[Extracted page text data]
═══

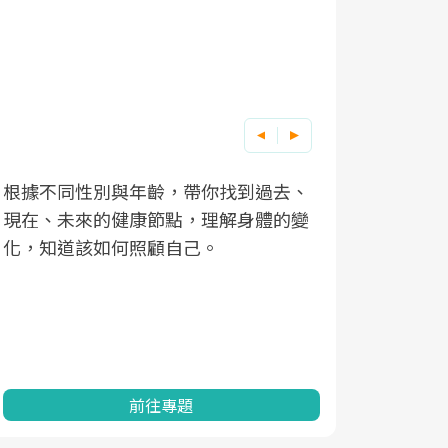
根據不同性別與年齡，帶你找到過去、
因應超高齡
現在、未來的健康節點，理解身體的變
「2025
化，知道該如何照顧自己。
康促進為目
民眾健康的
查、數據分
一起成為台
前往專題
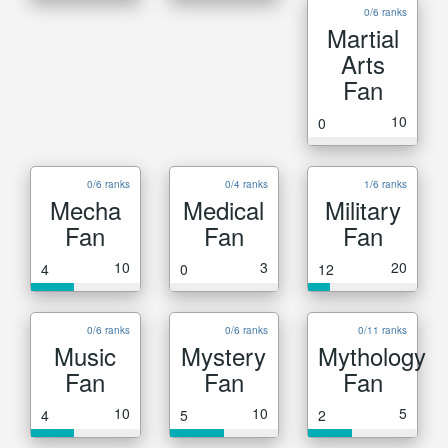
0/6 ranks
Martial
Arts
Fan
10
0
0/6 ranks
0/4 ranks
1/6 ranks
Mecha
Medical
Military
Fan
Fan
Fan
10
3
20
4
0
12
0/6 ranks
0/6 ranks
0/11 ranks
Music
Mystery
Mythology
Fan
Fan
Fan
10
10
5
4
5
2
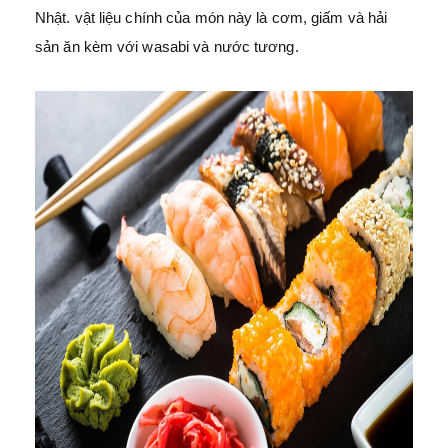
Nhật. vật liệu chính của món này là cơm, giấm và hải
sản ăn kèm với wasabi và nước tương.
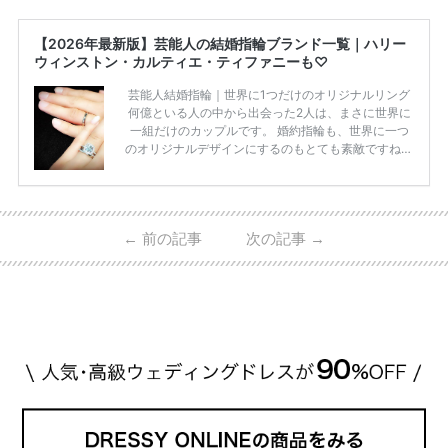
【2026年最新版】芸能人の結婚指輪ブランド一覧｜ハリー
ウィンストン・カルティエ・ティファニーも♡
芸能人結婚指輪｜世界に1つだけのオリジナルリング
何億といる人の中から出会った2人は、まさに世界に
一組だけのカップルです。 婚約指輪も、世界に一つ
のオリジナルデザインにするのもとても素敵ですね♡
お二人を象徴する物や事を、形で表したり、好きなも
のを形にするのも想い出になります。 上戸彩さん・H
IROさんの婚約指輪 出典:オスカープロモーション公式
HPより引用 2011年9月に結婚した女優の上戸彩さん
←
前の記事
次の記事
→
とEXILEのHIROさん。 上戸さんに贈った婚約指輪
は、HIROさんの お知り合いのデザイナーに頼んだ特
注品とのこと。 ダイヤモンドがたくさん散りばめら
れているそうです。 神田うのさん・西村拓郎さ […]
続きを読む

═══

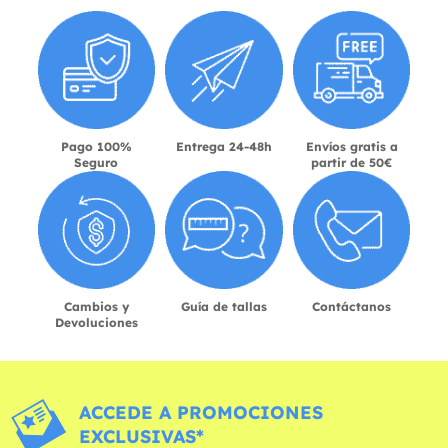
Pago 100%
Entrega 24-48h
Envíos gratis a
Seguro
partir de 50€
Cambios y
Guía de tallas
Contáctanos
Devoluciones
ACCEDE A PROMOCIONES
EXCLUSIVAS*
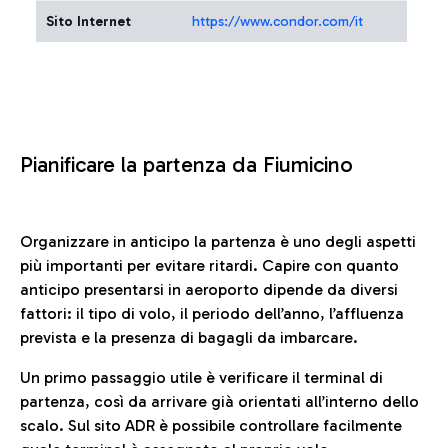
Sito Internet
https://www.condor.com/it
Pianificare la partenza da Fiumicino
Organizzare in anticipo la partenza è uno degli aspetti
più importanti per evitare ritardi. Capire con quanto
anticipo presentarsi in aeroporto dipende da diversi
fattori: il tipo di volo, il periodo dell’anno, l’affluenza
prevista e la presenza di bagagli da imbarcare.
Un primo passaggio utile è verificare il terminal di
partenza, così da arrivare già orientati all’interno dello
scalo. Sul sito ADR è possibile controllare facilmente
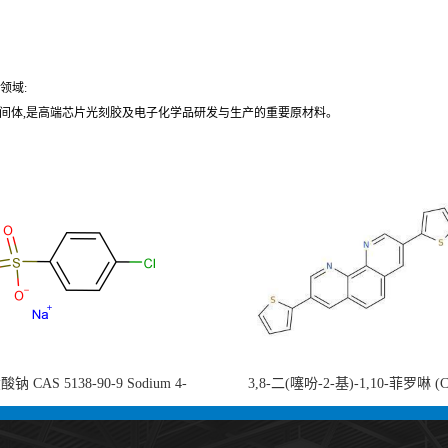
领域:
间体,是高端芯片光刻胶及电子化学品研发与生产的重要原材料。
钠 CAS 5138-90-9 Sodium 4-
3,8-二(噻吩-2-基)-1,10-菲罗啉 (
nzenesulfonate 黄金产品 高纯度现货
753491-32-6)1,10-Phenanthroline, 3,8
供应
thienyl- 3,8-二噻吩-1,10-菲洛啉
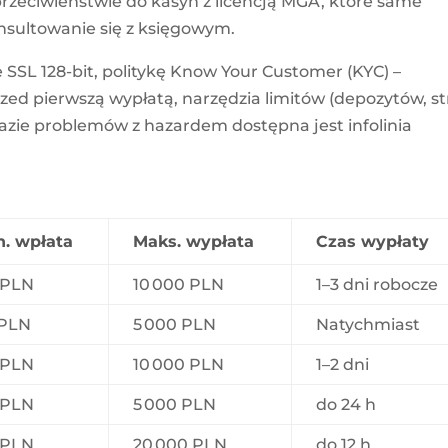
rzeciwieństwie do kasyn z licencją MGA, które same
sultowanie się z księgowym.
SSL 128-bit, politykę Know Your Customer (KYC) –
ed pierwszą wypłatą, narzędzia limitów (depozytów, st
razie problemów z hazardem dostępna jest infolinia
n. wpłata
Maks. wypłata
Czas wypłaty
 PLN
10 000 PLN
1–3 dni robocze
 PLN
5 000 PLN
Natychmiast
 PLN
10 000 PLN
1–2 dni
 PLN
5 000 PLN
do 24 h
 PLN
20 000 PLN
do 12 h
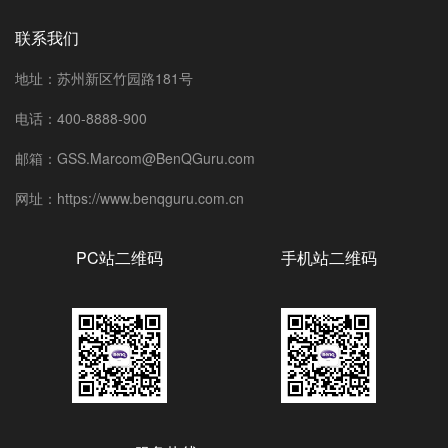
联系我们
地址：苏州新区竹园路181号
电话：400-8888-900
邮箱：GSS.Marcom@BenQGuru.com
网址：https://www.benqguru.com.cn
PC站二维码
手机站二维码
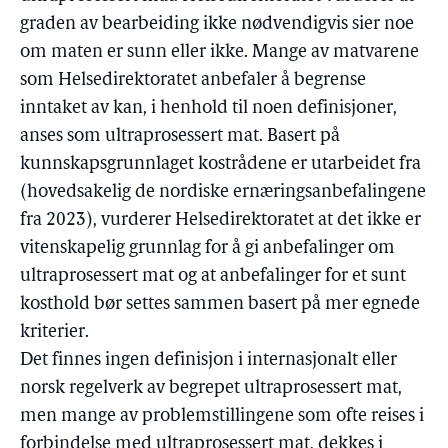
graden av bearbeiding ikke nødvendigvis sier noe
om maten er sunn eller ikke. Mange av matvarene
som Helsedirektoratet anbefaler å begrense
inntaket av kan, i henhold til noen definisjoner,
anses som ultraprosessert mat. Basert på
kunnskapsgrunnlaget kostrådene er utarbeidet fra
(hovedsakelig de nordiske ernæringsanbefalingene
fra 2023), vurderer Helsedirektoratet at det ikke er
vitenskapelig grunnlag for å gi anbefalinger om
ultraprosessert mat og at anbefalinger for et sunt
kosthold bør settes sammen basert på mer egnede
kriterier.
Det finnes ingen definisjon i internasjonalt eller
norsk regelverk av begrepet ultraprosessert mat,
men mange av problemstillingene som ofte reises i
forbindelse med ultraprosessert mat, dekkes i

═══

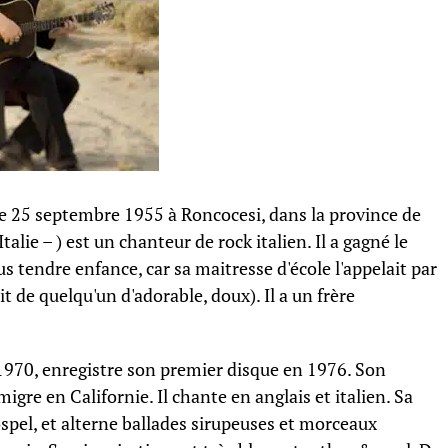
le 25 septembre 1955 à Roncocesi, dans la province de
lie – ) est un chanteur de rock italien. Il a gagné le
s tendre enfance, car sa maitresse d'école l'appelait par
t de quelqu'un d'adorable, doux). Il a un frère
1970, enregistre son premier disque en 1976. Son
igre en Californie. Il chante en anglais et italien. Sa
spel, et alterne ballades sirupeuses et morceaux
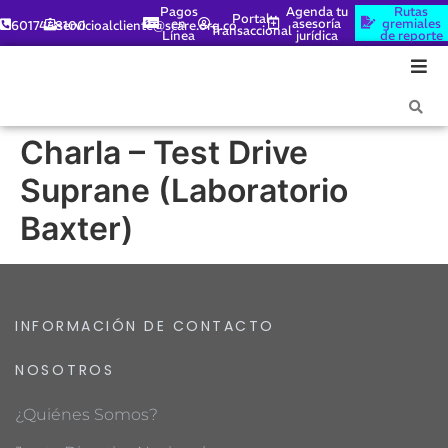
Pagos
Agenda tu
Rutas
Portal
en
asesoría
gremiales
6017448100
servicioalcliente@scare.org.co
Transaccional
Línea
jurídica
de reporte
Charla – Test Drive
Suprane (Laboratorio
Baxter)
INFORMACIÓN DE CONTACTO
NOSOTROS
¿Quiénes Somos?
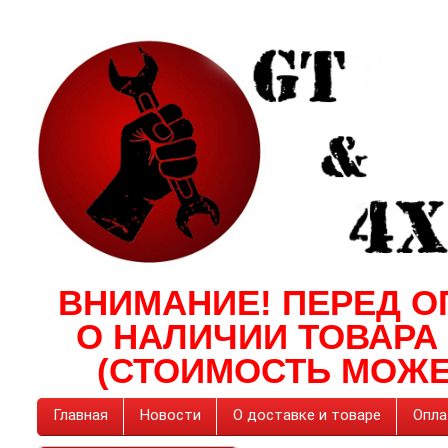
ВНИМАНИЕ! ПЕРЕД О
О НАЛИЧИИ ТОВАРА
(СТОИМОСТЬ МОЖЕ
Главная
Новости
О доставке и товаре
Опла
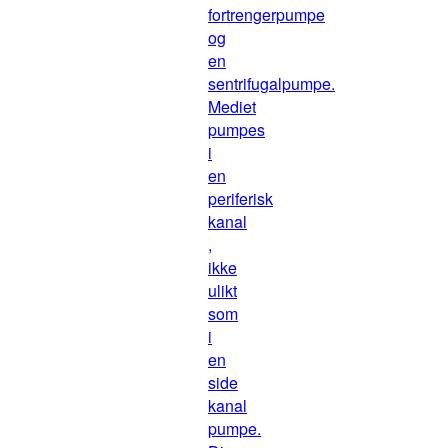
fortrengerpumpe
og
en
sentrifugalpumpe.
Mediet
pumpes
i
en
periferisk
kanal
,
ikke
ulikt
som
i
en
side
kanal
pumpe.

═══

== Exercise details ==
Pictures aside, print exactly the lines above starting with the one containing "SSL 128-bit, politykę" and going on through the one containing "forbindelse med ultraprosessert mat, dekkes i".

== Written answer ==
SSL 128-bit, politykę Know Your Customer (KYC) –
ed pierwszą wypłatą, narzędzia limitów (depozytów, st
razie problemów z hazardem dostępna jest infolinia
n. wpłata
Maks. wypłata
Czas wypłaty
 PLN
10 000 PLN
1–3 dni robocze
 PLN
5 000 PLN
Natychmiast
 PLN
10 000 PLN
1–2 dni
 PLN
5 000 PLN
do 24 h
 PLN
20 000 PLN
do 12 h
联系我们
地址：苏州新区竹园路181号
电话：400-8888-900
邮箱：GSS.Marcom@BenQGuru.com
网址：https://www.benqguru.com.cn
PC站二维码
手机站二维码
graden av bearbeiding ikke nødvendigvis sier noe
om maten er sunn eller ikke. Mange av matvarene
som Helsedirektoratet anbefaler å begrense
inntaket av kan, i henhold til noen definisjoner,
anses som ultraprosessert mat. Basert på
kunnskapsgrunnlaget kostrådene er utarbeidet fra
(hovedsakelig de nordiske ernæringsanbefalingene
fra 2023), vurderer Helsedirektoratet at det ikke er
vitenskapelig grunnlag for å gi anbefalinger om
ultraprosessert mat og at anbefalinger for et sunt
kosthold bør settes sammen basert på mer egnede
kriterier.
Det finnes ingen definisjon i internasjonalt eller
norsk regelverk av begrepet ultraprosessert mat,
men mange av problemstillingene som ofte reises i
forbindelse med ultraprosessert mat, dekkes i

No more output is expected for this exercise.